• [Dataset content]:
Segment Open

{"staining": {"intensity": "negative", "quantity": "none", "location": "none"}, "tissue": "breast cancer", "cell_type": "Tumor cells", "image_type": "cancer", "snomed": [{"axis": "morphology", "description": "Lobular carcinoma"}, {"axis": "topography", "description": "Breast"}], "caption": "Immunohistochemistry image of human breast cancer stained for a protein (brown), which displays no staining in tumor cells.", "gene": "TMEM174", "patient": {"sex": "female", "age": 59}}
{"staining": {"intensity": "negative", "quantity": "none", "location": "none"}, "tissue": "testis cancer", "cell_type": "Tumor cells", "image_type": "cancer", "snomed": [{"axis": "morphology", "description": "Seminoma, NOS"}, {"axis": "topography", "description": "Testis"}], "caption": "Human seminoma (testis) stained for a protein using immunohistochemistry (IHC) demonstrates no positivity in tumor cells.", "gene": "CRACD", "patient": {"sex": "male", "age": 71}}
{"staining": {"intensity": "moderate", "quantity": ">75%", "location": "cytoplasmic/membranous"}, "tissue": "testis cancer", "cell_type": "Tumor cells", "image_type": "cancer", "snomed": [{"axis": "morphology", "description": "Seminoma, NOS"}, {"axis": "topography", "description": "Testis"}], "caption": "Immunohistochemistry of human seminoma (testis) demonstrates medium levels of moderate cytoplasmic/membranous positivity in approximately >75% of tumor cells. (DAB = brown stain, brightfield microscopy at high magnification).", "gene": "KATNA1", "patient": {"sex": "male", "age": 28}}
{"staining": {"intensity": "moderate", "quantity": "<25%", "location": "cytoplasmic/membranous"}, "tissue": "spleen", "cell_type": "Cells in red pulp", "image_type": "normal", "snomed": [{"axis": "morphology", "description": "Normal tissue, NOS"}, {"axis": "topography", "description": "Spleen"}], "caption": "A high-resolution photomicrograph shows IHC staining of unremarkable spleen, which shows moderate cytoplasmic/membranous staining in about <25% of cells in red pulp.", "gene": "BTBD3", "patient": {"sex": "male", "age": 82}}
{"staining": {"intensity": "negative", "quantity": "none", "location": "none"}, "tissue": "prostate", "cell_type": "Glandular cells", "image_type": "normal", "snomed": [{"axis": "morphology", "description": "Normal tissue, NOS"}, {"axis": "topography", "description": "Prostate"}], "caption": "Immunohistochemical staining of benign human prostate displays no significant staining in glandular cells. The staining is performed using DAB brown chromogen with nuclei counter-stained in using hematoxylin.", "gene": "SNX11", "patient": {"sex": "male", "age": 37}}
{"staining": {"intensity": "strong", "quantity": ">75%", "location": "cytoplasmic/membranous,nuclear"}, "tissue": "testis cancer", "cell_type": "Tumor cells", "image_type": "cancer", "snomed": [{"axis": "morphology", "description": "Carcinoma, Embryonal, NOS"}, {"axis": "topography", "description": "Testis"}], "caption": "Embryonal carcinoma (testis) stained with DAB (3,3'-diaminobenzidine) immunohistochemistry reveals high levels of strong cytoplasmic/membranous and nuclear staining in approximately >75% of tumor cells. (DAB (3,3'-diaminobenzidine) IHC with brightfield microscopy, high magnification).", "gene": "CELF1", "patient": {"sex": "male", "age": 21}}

Segment Closed

• [How to complete this task]: Send back every entry precisely as given.

• [Answer below]:
{"staining": {"intensity": "negative", "quantity": "none", "location": "none"}, "tissue": "breast cancer", "cell_type": "Tumor cells", "image_type": "cancer", "snomed": [{"axis": "morphology", "description": "Lobular carcinoma"}, {"axis": "topography", "description": "Breast"}], "caption": "Immunohistochemistry image of human breast cancer stained for a protein (brown), which displays no staining in tumor cells.", "gene": "TMEM174", "patient": {"sex": "female", "age": 59}}
{"staining": {"intensity": "negative", "quantity": "none", "location": "none"}, "tissue": "testis cancer", "cell_type": "Tumor cells", "image_type": "cancer", "snomed": [{"axis": "morphology", "description": "Seminoma, NOS"}, {"axis": "topography", "description": "Testis"}], "caption": "Human seminoma (testis) stained for a protein using immunohistochemistry (IHC) demonstrates no positivity in tumor cells.", "gene": "CRACD", "patient": {"sex": "male", "age": 71}}
{"staining": {"intensity": "moderate", "quantity": ">75%", "location": "cytoplasmic/membranous"}, "tissue": "testis cancer", "cell_type": "Tumor cells", "image_type": "cancer", "snomed": [{"axis": "morphology", "description": "Seminoma, NOS"}, {"axis": "topography", "description": "Testis"}], "caption": "Immunohistochemistry of human seminoma (testis) demonstrates medium levels of moderate cytoplasmic/membranous positivity in approximately >75% of tumor cells. (DAB = brown stain, brightfield microscopy at high magnification).", "gene": "KATNA1", "patient": {"sex": "male", "age": 28}}
{"staining": {"intensity": "moderate", "quantity": "<25%", "location": "cytoplasmic/membranous"}, "tissue": "spleen", "cell_type": "Cells in red pulp", "image_type": "normal", "snomed": [{"axis": "morphology", "description": "Normal tissue, NOS"}, {"axis": "topography", "description": "Spleen"}], "caption": "A high-resolution photomicrograph shows IHC staining of unremarkable spleen, which shows moderate cytoplasmic/membranous staining in about <25% of cells in red pulp.", "gene": "BTBD3", "patient": {"sex": "male", "age": 82}}
{"staining": {"intensity": "negative", "quantity": "none", "location": "none"}, "tissue": "prostate", "cell_type": "Glandular cells", "image_type": "normal", "snomed": [{"axis": "morphology", "description": "Normal tissue, NOS"}, {"axis": "topography", "description": "Prostate"}], "caption": "Immunohistochemical staining of benign human prostate displays no significant staining in glandular cells. The staining is performed using DAB brown chromogen with nuclei counter-stained in using hematoxylin.", "gene": "SNX11", "patient": {"sex": "male", "age": 37}}
{"staining": {"intensity": "strong", "quantity": ">75%", "location": "cytoplasmic/membranous,nuclear"}, "tissue": "testis cancer", "cell_type": "Tumor cells", "image_type": "cancer", "snomed": [{"axis": "morphology", "description": "Carcinoma, Embryonal, NOS"}, {"axis": "topography", "description": "Testis"}], "caption": "Embryonal carcinoma (testis) stained with DAB (3,3'-diaminobenzidine) immunohistochemistry reveals high levels of strong cytoplasmic/membranous and nuclear staining in approximately >75% of tumor cells. (DAB (3,3'-diaminobenzidine) IHC with brightfield microscopy, high magnification).", "gene": "CELF1", "patient": {"sex": "male", "age": 21}}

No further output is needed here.